--- Input material ---

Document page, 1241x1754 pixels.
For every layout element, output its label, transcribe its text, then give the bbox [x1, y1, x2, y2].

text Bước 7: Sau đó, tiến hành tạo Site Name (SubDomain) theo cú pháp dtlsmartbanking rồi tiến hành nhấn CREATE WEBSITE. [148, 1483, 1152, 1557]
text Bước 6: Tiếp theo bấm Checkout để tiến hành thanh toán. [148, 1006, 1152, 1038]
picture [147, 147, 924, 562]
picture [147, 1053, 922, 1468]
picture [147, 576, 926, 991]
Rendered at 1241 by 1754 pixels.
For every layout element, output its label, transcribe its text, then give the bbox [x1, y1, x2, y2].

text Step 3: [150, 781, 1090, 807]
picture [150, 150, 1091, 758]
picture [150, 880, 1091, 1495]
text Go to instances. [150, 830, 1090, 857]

---

> _How to complete this task_
Write out the data exactly as it stands.

> _Your solution_
Document page, 1241x1754 pixels.
For every layout element, output its label, transcribe its text, then give the bbox [x1, y1, x2, y2].

text Bước 7: Sau đó, tiến hành tạo Site Name (SubDomain) theo cú pháp dtlsmartbanking rồi tiến hành nhấn CREATE WEBSITE. [148, 1483, 1152, 1557]
text Bước 6: Tiếp theo bấm Checkout để tiến hành thanh toán. [148, 1006, 1152, 1038]
picture [147, 147, 924, 562]
picture [147, 1053, 922, 1468]
picture [147, 576, 926, 991]
Rendered at 1241 by 1754 pixels.
For every layout element, output its label, transcribe its text, then give the bbox [x1, y1, x2, y2].

text Step 3: [150, 781, 1090, 807]
picture [150, 150, 1091, 758]
picture [150, 880, 1091, 1495]
text Go to instances. [150, 830, 1090, 857]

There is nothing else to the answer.